== Fragmento del texto ==

I Never Cry, de Piotr Domalewski

VIDAS AUSENTES. 

“Los muertos pesan, no tanto por la ausencia, como por todo aquello que entre ellos y nosotros no ha sido dicho”.

Susana Tamaro en “Donde el corazón te lleve”

En Cicha Noc (Silent Night), la opera prima de Piotr Domalewski (Lomza, Polonia, 1983), un inmigrante polaco volvía a casa dejando muy estupefactos a los suyos. En I Never Cry, el viaje es a la inversa, como si nos mirásemos desde el otro lado del espejo, andar los mismos pasos del que ya no está, viajar con Ola, una joven de 17 años de edad que, después de la accidental muerte de su padre en Dublín (Irlanda), viaja desde Polonia para realizar los trámites de repatriación del cadáver. El director polaco nos sitúa en una joven euro-huérfana, término que se usa para calificar a todos aquellos que tienen padres emigrados a la otra Europa cuando Polonia ingresó en la Unión Europea en el 2005. Ola solo tiene un deseo, que no es otro que aprobar el carnet de conducir para tener el automóvil que su padre le prometió. Aunque ha vuelto a suspender por tercera vez, emprende el viaje, instada por su madre que cuida a su hermano discapacitado. En esa otra Europa, enriquecida y muy dura para los inmigrantes, la joven Ola se encontrará con las huellas de su padre, lo que era y sobre todo, lo que queda de él.

La odisea de Ola la llevará a lo que fue la vida del padre muerto, personándose en la empresa donde se produjo el accidente donde falleció, conocerá a un polaco que se dedica a emplear a los inmigrantes recién llegados, a sus compañeros de trabajo, se enfrentará a los quebraderos de cabeza ocasionados por una burocracia estúpida y desalentadora, y se encontrará con personas de la vida de su padre muy inesperadas. Toda la película la vemos a través de Ola, a partir de sus idas y venidas por Dublín. Una ciudad hostil, fría y triste, un lugar donde hay diferentes ciudadanos europeos, los de allí, que pertenecen a la parte enriquecida, y los que llegan, de esa Europa empobrecida. Una Europa, crisol de realidades sociales muy alejadas entre sí, una falsa unión que solo ayuda a los que tienen y la padecen los que no tienen. En ese continente que vende unidad, que vende prosperidad, y solo hay para unos pocos, como los ambientes en el que viven y trabajan los inmigrantes polacos. Un lugar donde la fraternidad y el cooperativismo han desaparecido y todo tiene un precio demasiado elevado, ya sea emocional o material. La joven polaca se mueve entre esos dos mundos en los que se plantea la película.

===

Qué se pide:
1. Según la reseña de I Never Cry, ¿para qué viaja Ola desde Polonia a Dublín?
2. Convierte en una lista el párrafo de la reseña de I Never Cry que comienza con «La odisea de Ola» y conserva sus datos principales.

== Información proporcionada ==

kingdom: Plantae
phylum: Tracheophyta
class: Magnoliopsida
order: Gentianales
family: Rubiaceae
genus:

===

Resultados del ejercicio:
1. Para realizar los trámites de repatriación del cadáver de su padre.

2.
- Ola recorre lo que fue la vida de su padre muerto. Acude a la empresa donde se produjo el accidente en que falleció. Conoce a un polaco que emplea a inmigrantes recién llegados y a los compañeros de trabajo de su padre.
- Se enfrenta a una burocracia estúpida y desalentadora. Además, se encuentra con personas muy inesperadas de la vida de su padre.
- Toda la película se ve a través de Ola y de sus idas y venidas por Dublín.
- Dublín aparece como una ciudad hostil, fría y triste. Allí conviven los ciudadanos de la Europa enriquecida y los que llegan de la Europa empobrecida.
- Europa se presenta como un crisol de realidades sociales muy alejadas entre sí. Es una falsa unión que vende unidad y prosperidad, pero solo hay para unos pocos, y la padecen los que no tienen.
- En ese lugar, donde viven y trabajan los inmigrantes polacos, la fraternidad y el cooperativismo han desaparecido. Todo tiene un precio demasiado elevado, ya sea emocional o material.
- Ola se mueve entre esos dos mundos que plantea la película.